EXERCISE MATERIALS section start

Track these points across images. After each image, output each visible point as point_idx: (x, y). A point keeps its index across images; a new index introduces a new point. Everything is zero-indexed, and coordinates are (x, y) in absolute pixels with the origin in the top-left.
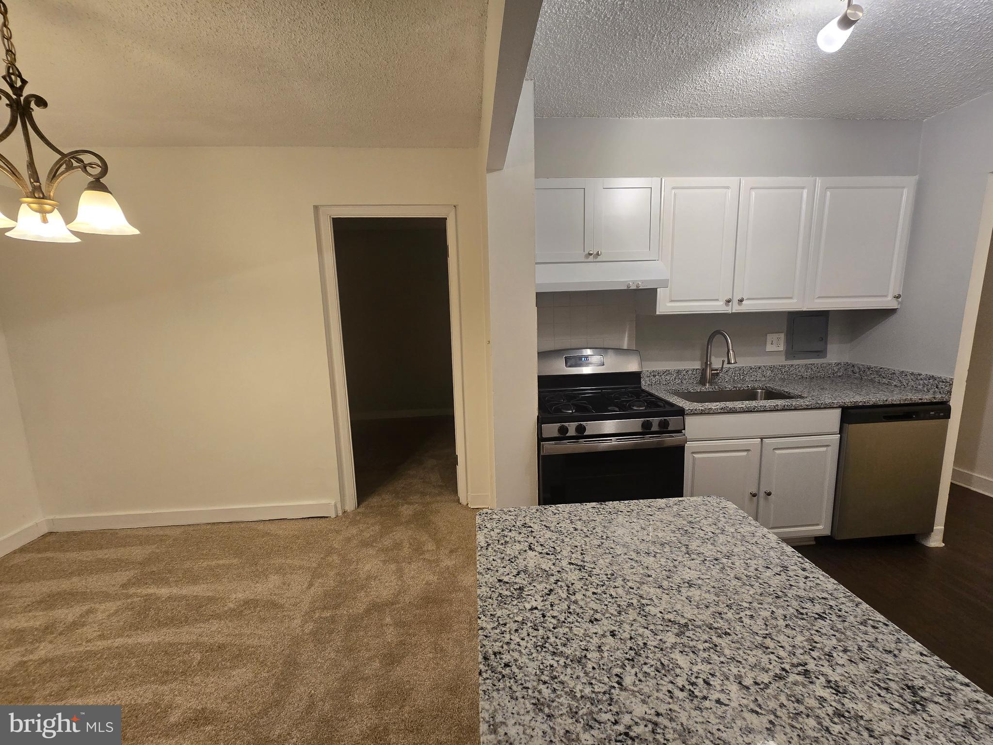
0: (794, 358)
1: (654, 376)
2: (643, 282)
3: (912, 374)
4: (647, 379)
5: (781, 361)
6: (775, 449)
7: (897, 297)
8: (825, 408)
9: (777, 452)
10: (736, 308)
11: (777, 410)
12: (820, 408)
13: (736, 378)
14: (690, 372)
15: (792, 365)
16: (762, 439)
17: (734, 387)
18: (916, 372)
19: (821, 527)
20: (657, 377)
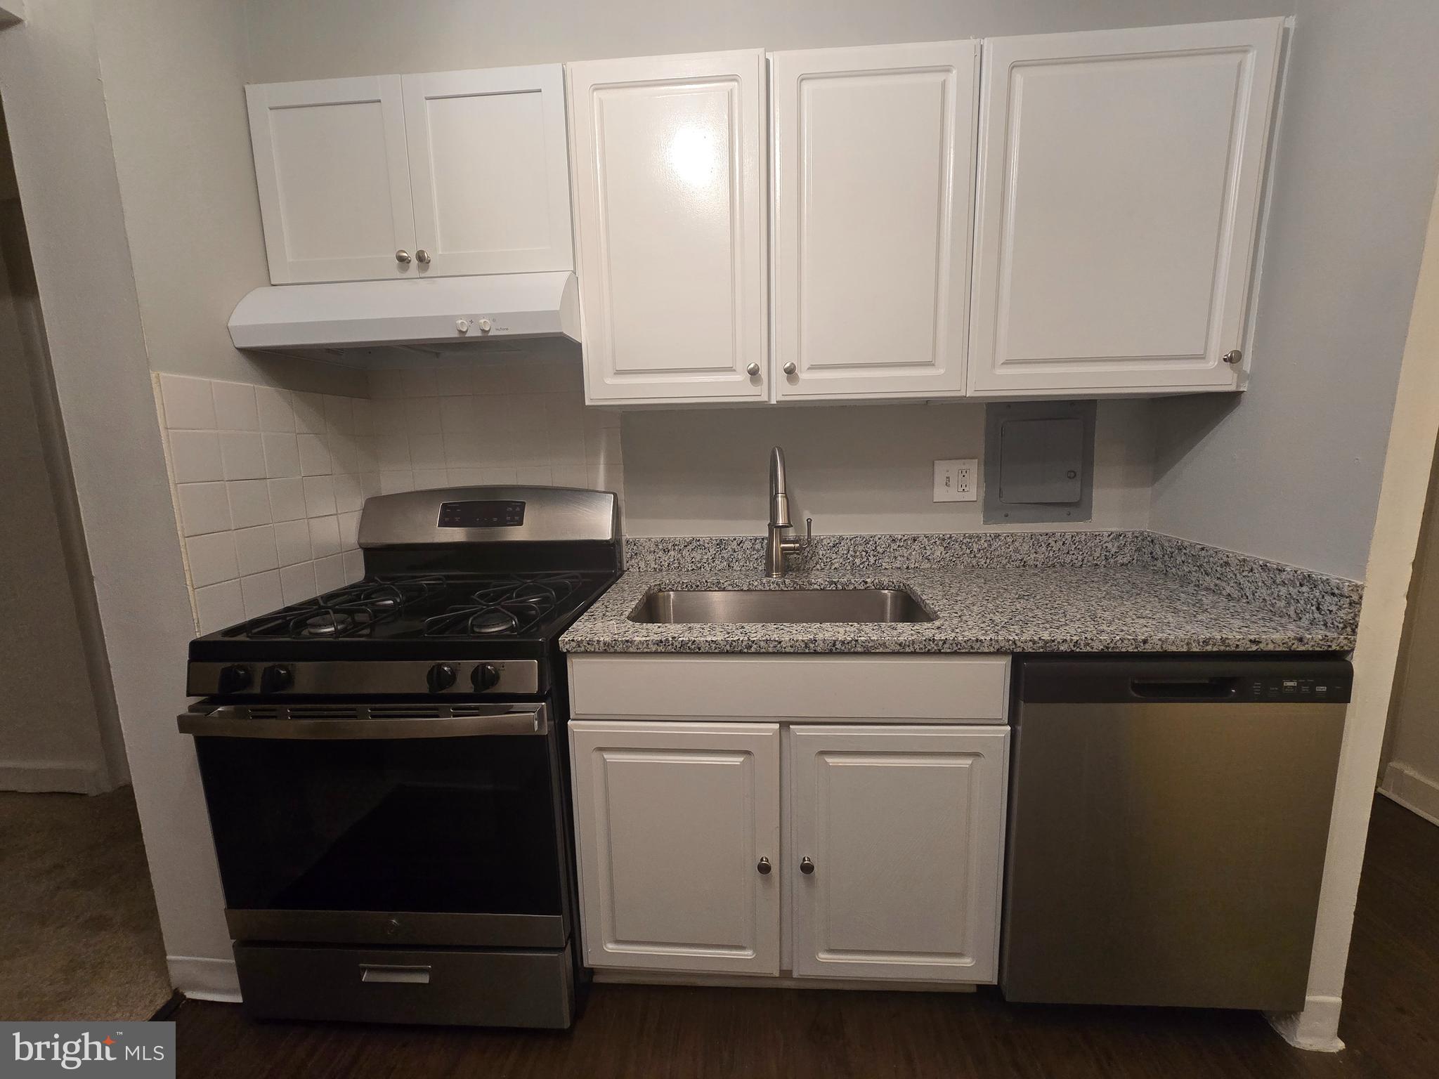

EXERCISE MATERIALS section end

WHAT THE TASK ASKS: Copy out every line of the items above that contains the string "pixels", matching case exactly.

RESULT OF THIS EXERCISE:
Track these points across images. After each image, output each visible point as point_idx: (x, y). A point keeps its index across images; a new index introduces a new point. Everything is zero-indexed, and coordinates are (x, y) in absolute pixels with the origin in the top-left.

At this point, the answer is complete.